In October of 1950, the last building to be completed on Maryville’s South St. Louis City campus was Duchesne Hall, a structure dedicated by Archbishop Joseph Ritter. Connected to the first building constructed on the campus, the 1872 Administration Building, the two-story dining hall featured 31 murals depicting the life of Maryville foundress, Sister Rose Philippine Duchesne, by artist Raymond Matteuzzi.
Matteuzzi, a Yale graduate, began working in his father’s decorating business while he was in high school. Previously, he had undertaken a Gothic-style redecoration of the old Maryville chapel, which was met with great success.
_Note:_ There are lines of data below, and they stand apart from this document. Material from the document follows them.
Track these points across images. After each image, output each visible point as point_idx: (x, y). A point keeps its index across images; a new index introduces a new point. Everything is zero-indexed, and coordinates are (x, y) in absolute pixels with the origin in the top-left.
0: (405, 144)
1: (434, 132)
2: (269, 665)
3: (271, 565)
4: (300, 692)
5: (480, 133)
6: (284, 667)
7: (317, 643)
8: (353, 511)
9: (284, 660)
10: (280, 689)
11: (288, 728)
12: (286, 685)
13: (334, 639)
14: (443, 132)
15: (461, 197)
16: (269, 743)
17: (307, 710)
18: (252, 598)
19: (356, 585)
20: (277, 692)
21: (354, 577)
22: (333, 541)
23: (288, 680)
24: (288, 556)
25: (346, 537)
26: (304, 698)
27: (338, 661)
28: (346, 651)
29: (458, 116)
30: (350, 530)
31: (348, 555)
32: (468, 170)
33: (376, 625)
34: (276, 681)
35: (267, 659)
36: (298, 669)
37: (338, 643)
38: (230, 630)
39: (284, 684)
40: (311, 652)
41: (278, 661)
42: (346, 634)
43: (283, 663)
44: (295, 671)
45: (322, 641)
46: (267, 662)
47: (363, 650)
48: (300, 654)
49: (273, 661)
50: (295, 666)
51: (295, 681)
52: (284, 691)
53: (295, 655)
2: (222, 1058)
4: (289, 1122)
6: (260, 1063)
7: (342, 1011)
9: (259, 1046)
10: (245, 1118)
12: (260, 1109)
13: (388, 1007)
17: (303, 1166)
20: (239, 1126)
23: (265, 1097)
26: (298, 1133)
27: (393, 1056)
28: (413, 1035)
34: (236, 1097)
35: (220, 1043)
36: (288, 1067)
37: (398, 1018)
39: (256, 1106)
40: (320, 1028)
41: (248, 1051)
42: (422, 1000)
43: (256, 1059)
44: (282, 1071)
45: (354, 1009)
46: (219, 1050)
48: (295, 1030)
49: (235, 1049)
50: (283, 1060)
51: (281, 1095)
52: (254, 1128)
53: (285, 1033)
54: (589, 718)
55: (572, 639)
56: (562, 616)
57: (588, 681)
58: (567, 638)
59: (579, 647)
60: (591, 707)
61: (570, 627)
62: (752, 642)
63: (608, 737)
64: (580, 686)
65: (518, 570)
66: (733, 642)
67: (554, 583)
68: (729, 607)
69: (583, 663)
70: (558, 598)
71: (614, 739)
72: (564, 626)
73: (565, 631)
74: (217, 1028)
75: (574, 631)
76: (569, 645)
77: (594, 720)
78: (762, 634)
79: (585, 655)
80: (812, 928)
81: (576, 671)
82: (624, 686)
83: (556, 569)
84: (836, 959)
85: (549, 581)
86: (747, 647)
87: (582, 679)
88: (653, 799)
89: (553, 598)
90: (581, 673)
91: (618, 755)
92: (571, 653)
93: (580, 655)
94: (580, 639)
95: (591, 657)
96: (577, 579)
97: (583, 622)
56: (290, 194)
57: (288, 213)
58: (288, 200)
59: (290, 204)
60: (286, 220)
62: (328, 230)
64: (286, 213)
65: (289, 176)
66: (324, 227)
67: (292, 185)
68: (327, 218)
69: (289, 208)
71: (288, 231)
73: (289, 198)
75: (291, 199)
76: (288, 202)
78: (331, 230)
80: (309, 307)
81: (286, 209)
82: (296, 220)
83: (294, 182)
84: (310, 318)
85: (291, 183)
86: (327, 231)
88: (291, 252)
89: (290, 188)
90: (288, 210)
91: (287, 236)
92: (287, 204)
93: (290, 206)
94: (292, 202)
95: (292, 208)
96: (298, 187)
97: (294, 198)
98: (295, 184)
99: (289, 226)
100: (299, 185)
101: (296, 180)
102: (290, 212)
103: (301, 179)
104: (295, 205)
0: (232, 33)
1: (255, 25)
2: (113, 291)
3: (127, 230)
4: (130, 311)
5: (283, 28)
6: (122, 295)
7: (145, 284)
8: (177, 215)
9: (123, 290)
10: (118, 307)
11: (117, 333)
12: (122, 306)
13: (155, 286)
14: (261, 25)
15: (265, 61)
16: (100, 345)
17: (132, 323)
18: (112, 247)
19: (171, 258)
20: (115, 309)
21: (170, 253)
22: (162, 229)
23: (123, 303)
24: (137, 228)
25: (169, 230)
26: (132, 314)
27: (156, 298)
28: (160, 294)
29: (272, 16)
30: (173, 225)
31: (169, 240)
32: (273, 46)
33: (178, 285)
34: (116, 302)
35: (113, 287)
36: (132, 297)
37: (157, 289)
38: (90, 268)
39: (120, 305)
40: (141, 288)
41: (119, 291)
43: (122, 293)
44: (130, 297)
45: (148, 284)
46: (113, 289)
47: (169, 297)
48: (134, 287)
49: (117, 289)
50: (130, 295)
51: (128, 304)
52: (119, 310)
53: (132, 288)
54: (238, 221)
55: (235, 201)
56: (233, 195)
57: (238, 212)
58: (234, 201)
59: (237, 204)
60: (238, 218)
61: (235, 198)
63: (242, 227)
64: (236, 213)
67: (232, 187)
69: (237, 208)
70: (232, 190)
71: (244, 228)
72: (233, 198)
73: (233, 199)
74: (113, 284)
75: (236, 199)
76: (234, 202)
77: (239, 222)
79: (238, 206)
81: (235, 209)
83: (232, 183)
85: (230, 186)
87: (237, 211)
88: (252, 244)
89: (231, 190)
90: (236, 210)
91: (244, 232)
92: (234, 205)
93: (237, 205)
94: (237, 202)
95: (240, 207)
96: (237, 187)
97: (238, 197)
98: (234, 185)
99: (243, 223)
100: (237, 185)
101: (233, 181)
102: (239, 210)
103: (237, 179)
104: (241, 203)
His work can also be seen in Our Lady of Lourdes, Holy Redeemer, St. Ambrose, and St.Charles Borromeo. When asked to create the murals for the college’s dining hall, Matteuzzi did extensive research on Philippine Duchesne. The hall itself was still under construction when Matteuzzi received the commission, so he was unable to mentally picture the murals surrounding the dining hall until he officially started painting them. The architect gave Matteuzzi the simple instructions of a scenic wallpaper, with long silhouettes. The murals were set against a steel blue background.
The frescoes in Duchesne Hall follow Philippine’s journey from Grenoble to the New World, to the Indian Mission in Kansas and back again to St. Charles. They were surprisingly large, shown here in the background of this photo of three Maryville College of the Sacred Heart alumnae modeling wedding gowns. Pictures of thirty of the thirty-one murals survive today, though they themselves are no longer in existence.
This June begins the celebration of the Bicentennial of Rose Philippine Duchesne’s journey to America. Many an alumna of the old campus remembers the almost life-size frescos documenting Philippine’s life journey.